*Задание 1*
Воспроизведите выбранный текст полностью, не меняя в нём ни слова и ни одного знака.
*Задание 2*
Представьте записи от строки, содержащей «Tampa: 01:24 -> 01:28», включая её, и до самого конца записей в виде таблицы Markdown со столбцами «Номер» и «Строка», где в первом стоит порядковый номер, а во втором сама строка. Картинки и пустые строки в таблицу не включайте.

··· Выбранный текст ···

А моя бы воля – отдал бы РПЦ не только Исаакий, но и вообще всё. Совал бы в эту несытую пасть Кремль вместе с Кремлёвским дворцом съездов, Эрмитаж вместе с Мраморным дворцом, все московские сталинские небоскрёбы, в том числе МИД, а вдогонку – псковские Поганкины палаты. Жирные куски, и ведь такое фуа-гра у РПЦ получится, что натовские производители циррозной печени точно разорятся.

FRAPONNAIS[4 - «Фра-японский» язык (смесь французского и японского) – шутливое изобретение автора.]

Вчера получил в подарок – спасибо! – бутылку французского коньяка и что-то японское, с надписями только по-японски. Во французском коньяке я не то чтобы разбираюсь, но всё же хоть как-то. Понятно:/ше champagne, отчетливый призвук ванили, чернослив, старая кожа и летучий отзвук fleur du sel[5 - Кристаллик Флёр-де-Сель, «цветок соли» (фр.).]. А вот японское… По виду похоже на копченого угря из Риги. Но не он. Скорее всего, это мармелад, сделанный из акульего филе, – прожевать трудно, сладко, чуть-чуть отдаёт можжевельником, той же ванилью и fleur du sel. Может быть, я ошибаюсь. Возможно, это китовья нуга из японского Монтелимара[6 - Монтелимар – городок Франции, славившийся производством нуги.]. Но с коньяком идёт хорошо.

··· Фрагменты записей ···

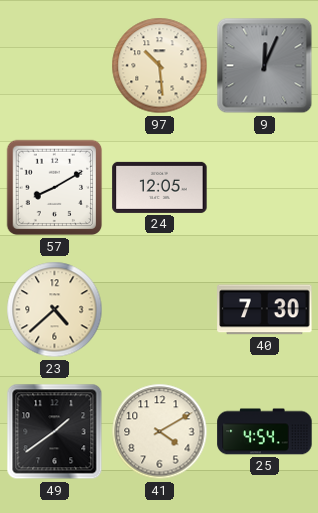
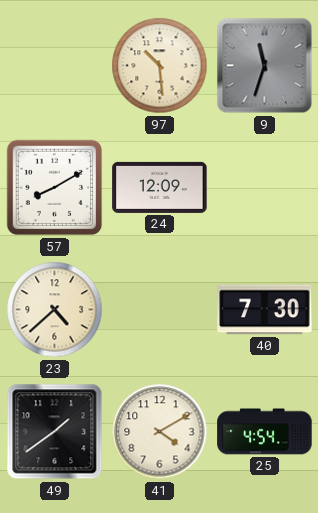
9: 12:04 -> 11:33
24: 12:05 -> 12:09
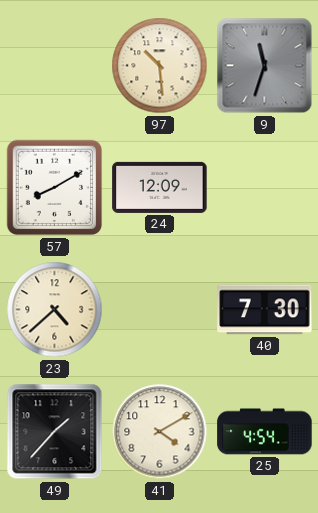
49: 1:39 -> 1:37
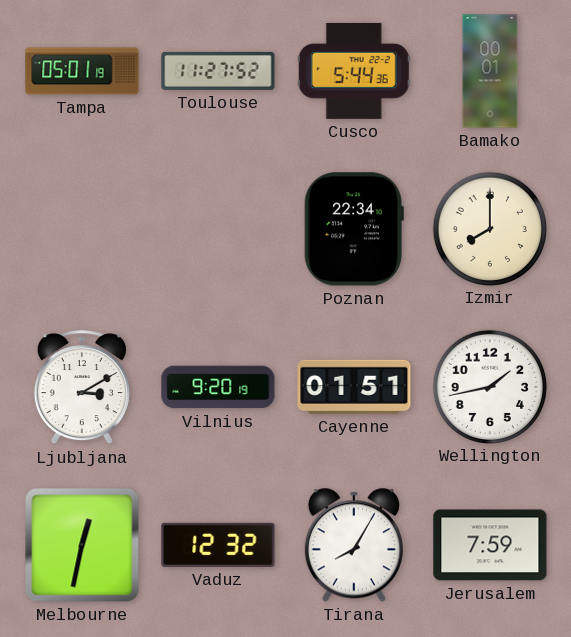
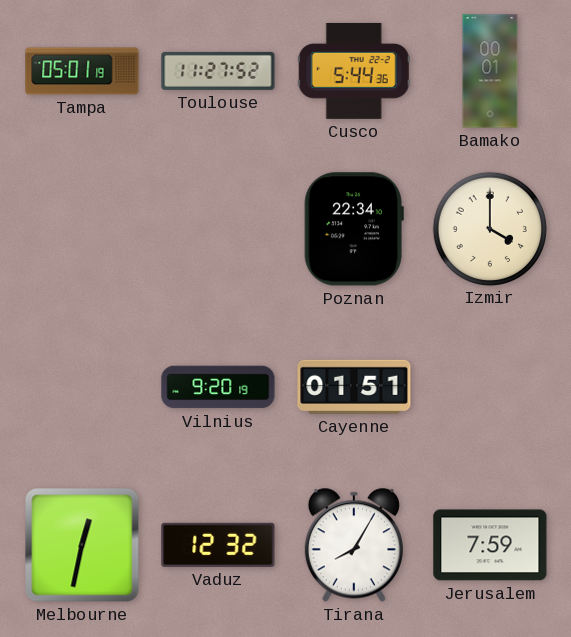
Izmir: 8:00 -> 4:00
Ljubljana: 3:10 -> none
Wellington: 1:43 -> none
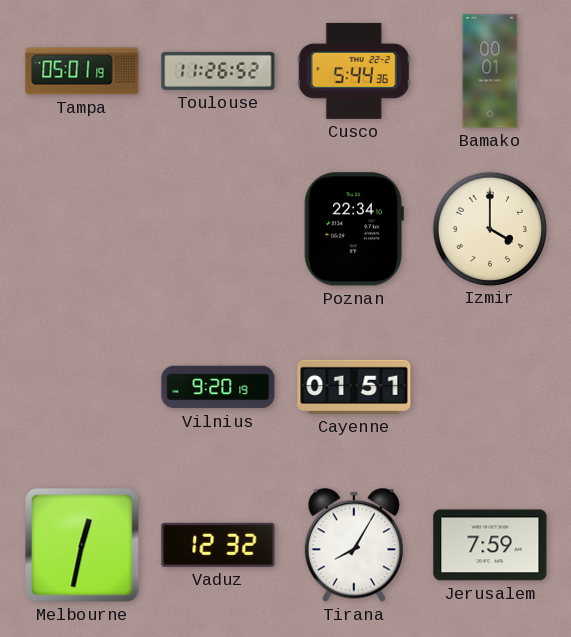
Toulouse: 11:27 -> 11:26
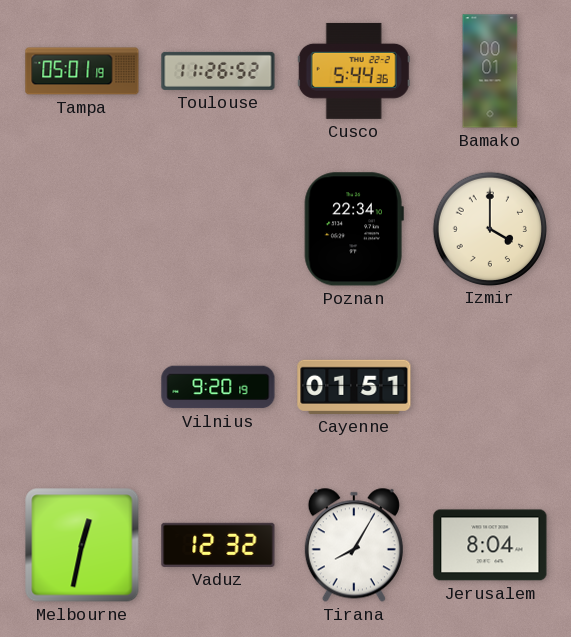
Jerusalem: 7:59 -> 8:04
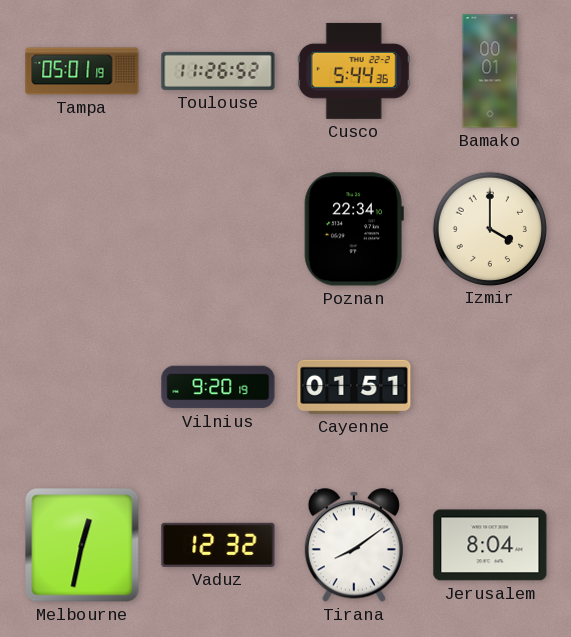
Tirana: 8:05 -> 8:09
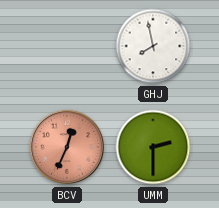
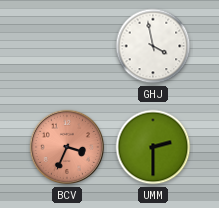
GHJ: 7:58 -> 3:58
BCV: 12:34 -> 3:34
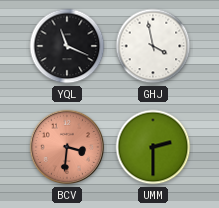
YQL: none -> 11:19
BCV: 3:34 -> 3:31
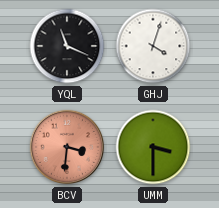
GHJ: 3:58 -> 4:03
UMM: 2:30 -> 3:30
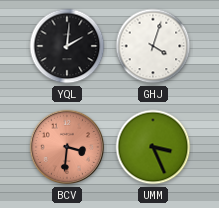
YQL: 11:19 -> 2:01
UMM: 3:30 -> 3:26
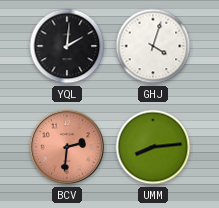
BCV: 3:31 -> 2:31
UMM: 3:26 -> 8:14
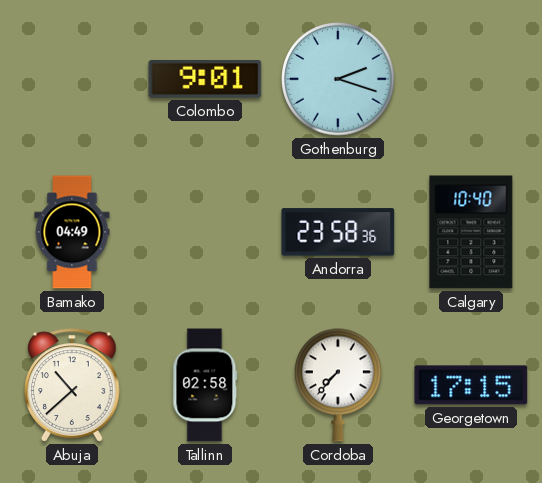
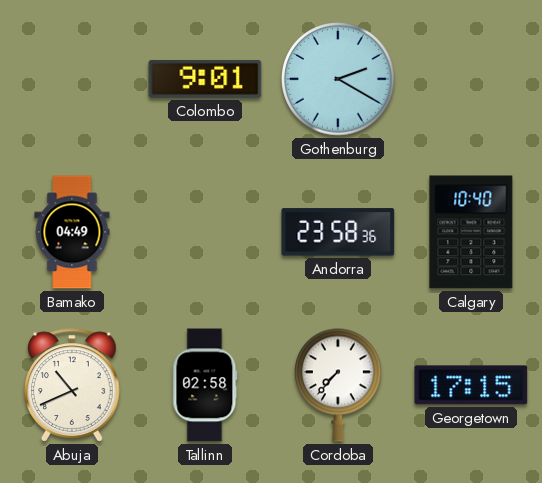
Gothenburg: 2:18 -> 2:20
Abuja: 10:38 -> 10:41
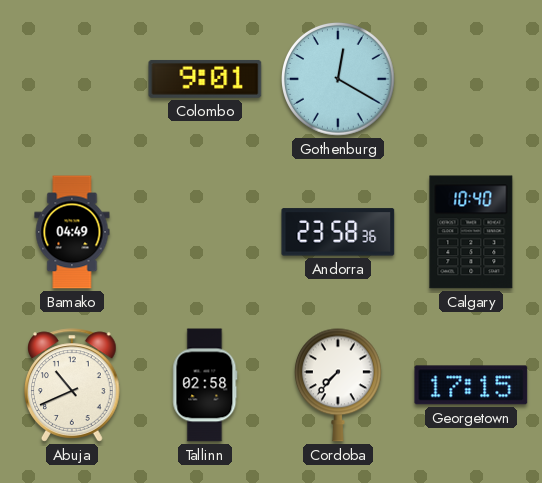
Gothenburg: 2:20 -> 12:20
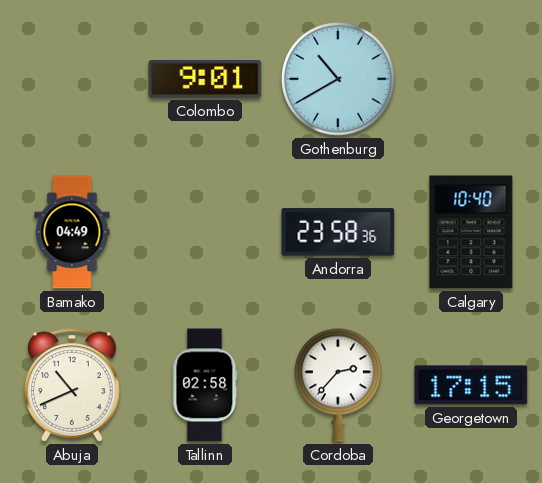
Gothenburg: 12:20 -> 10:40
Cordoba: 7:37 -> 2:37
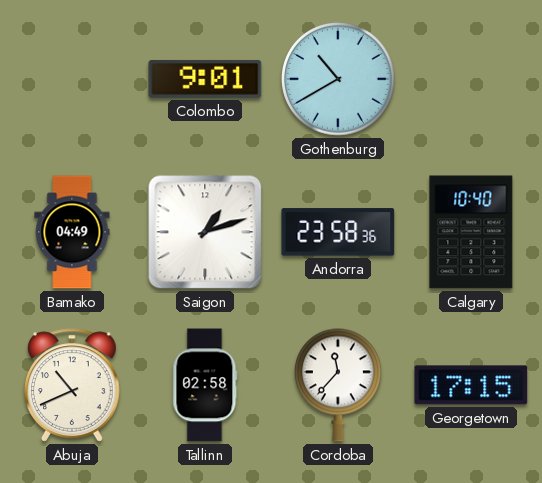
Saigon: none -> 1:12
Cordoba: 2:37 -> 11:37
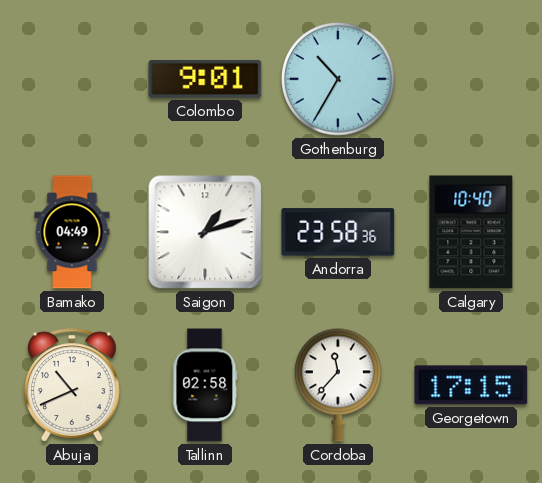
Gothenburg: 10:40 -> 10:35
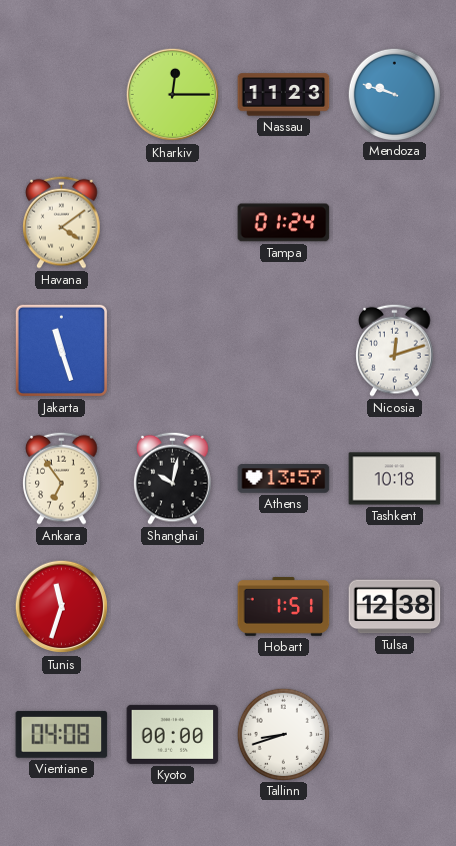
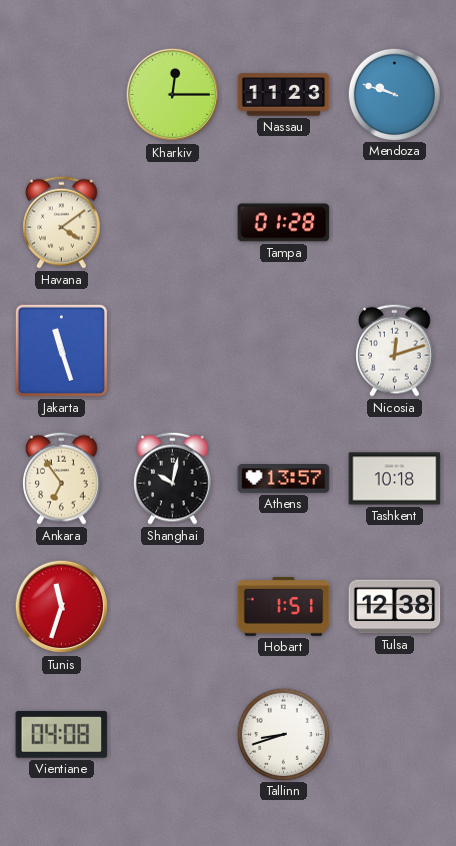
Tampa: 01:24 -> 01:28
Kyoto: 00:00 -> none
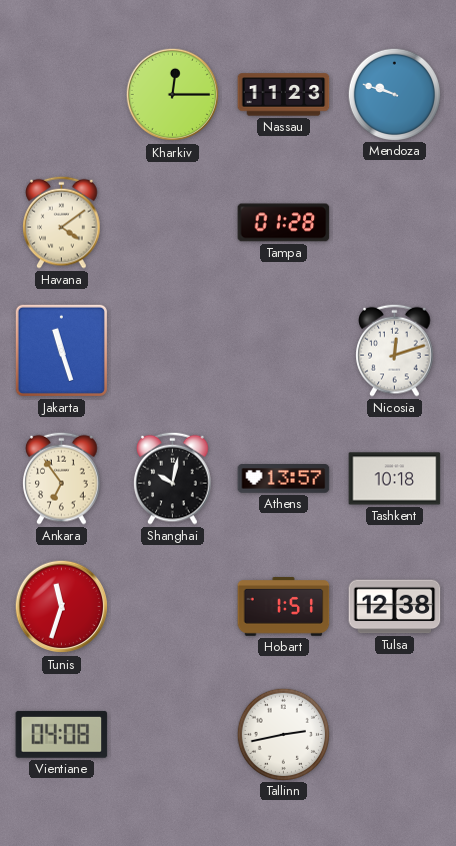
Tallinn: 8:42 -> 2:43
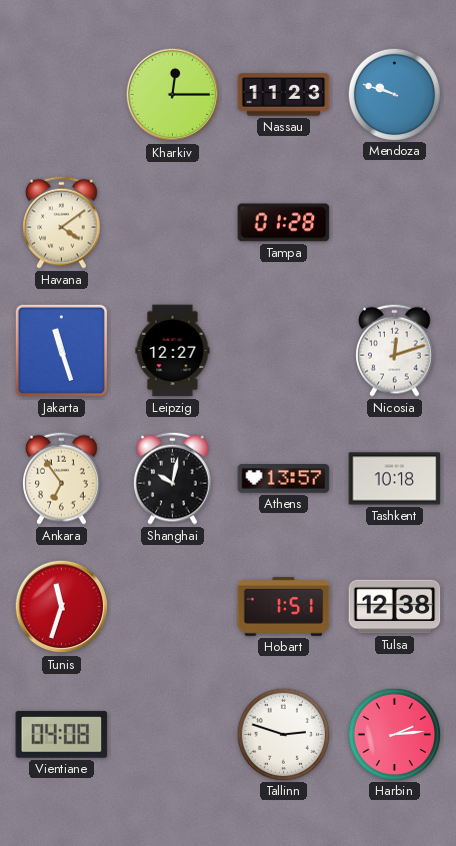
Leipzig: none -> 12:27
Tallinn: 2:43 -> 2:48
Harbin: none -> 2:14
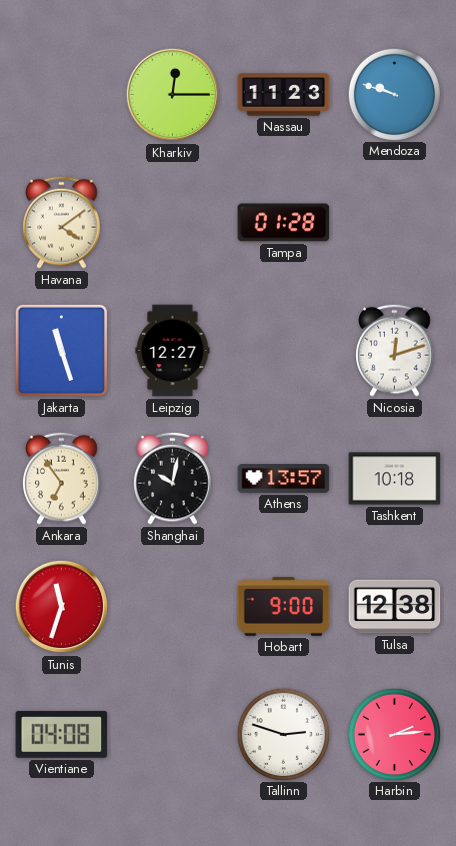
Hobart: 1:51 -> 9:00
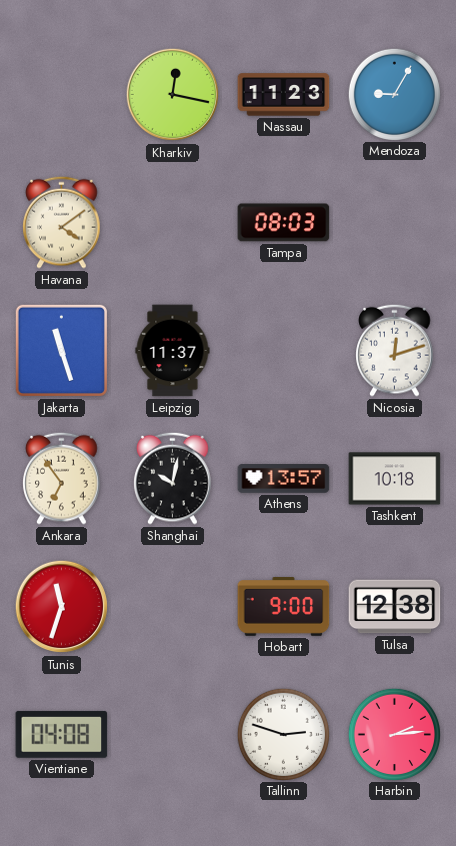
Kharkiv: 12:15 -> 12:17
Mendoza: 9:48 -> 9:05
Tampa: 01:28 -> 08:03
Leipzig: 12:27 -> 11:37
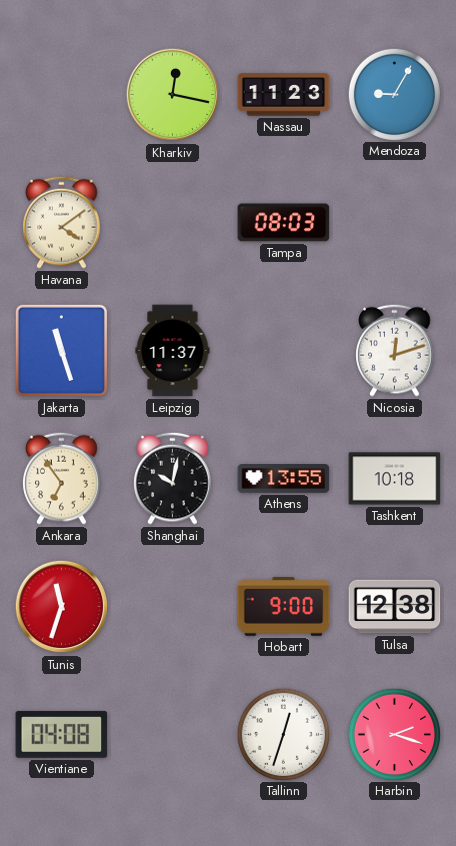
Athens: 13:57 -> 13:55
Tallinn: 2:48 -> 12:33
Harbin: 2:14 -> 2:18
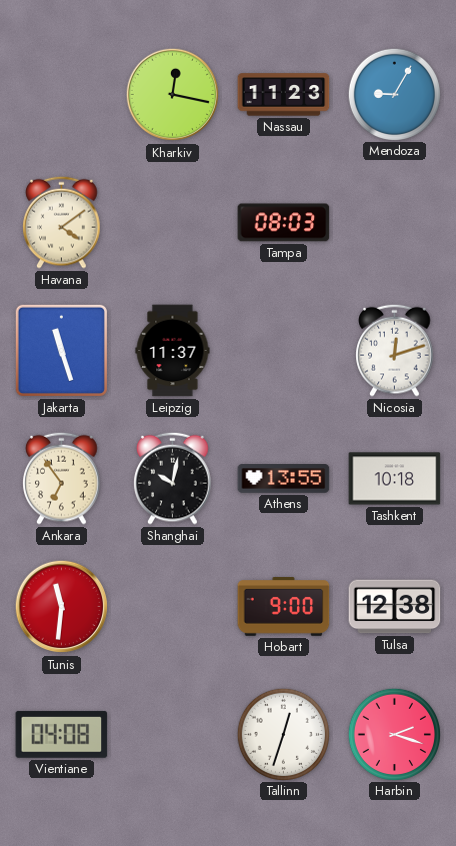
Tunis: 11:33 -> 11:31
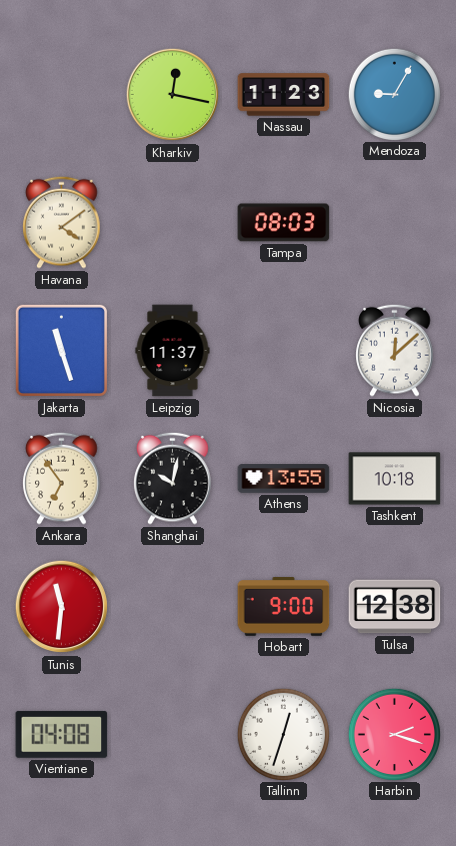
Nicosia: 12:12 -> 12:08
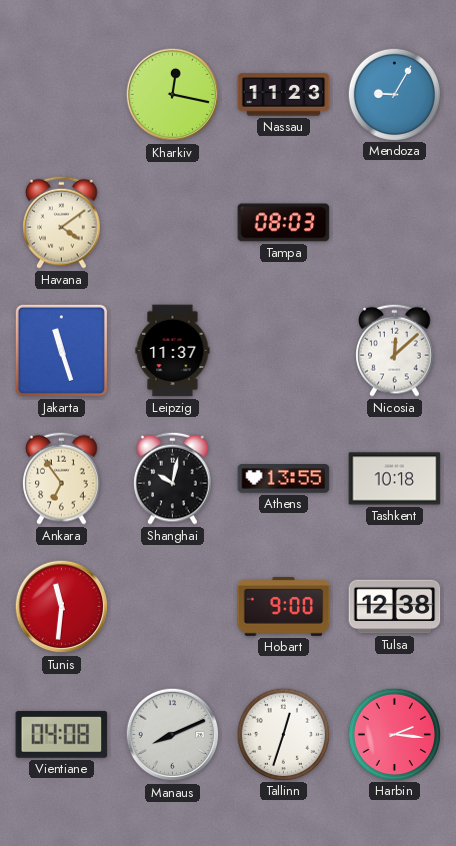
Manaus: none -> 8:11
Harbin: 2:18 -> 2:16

···

*Письменное решение 1*
А моя бы воля – отдал бы РПЦ не только Исаакий, но и вообще всё. Совал бы в эту несытую пасть Кремль вместе с Кремлёвским дворцом съездов, Эрмитаж вместе с Мраморным дворцом, все московские сталинские небоскрёбы, в том числе МИД, а вдогонку – псковские Поганкины палаты. Жирные куски, и ведь такое фуа-гра у РПЦ получится, что натовские производители циррозной печени точно разорятся.

FRAPONNAIS[4 - «Фра-японский» язык (смесь французского и японского) – шутливое изобретение автора.]

Вчера получил в подарок – спасибо! – бутылку французского коньяка и что-то японское, с надписями только по-японски. Во французском коньяке я не то чтобы разбираюсь, но всё же хоть как-то. Понятно:/ше champagne, отчетливый призвук ванили, чернослив, старая кожа и летучий отзвук fleur du sel[5 - Кристаллик Флёр-де-Сель, «цветок соли» (фр.).]. А вот японское… По виду похоже на копченого угря из Риги. Но не он. Скорее всего, это мармелад, сделанный из акульего филе, – прожевать трудно, сладко, чуть-чуть отдаёт можжевельником, той же ванилью и fleur du sel. Может быть, я ошибаюсь. Возможно, это китовья нуга из японского Монтелимара[6 - Монтелимар – городок Франции, славившийся производством нуги.]. Но с коньяком идёт хорошо.

*Письменное решение 2*
| Номер | Строка |
|---|---|
| 1 | Tampa: 01:24 -> 01:28 |
| 2 | Kyoto: 00:00 -> none |
| 3 | Tallinn: 8:42 -> 2:43 |
| 4 | Leipzig: none -> 12:27 |
| 5 | Tallinn: 2:43 -> 2:48 |
| 6 | Harbin: none -> 2:14 |
| 7 | Hobart: 1:51 -> 9:00 |
| 8 | Kharkiv: 12:15 -> 12:17 |
| 9 | Mendoza: 9:48 -> 9:05 |
| 10 | Tampa: 01:28 -> 08:03 |
| 11 | Leipzig: 12:27 -> 11:37 |
| 12 | Athens: 13:57 -> 13:55 |
| 13 | Tallinn: 2:48 -> 12:33 |
| 14 | Harbin: 2:14 -> 2:18 |
| 15 | Tunis: 11:33 -> 11:31 |
| 16 | Nicosia: 12:12 -> 12:08 |
| 17 | Manaus: none -> 8:11 |
| 18 | Harbin: 2:18 -> 2:16 |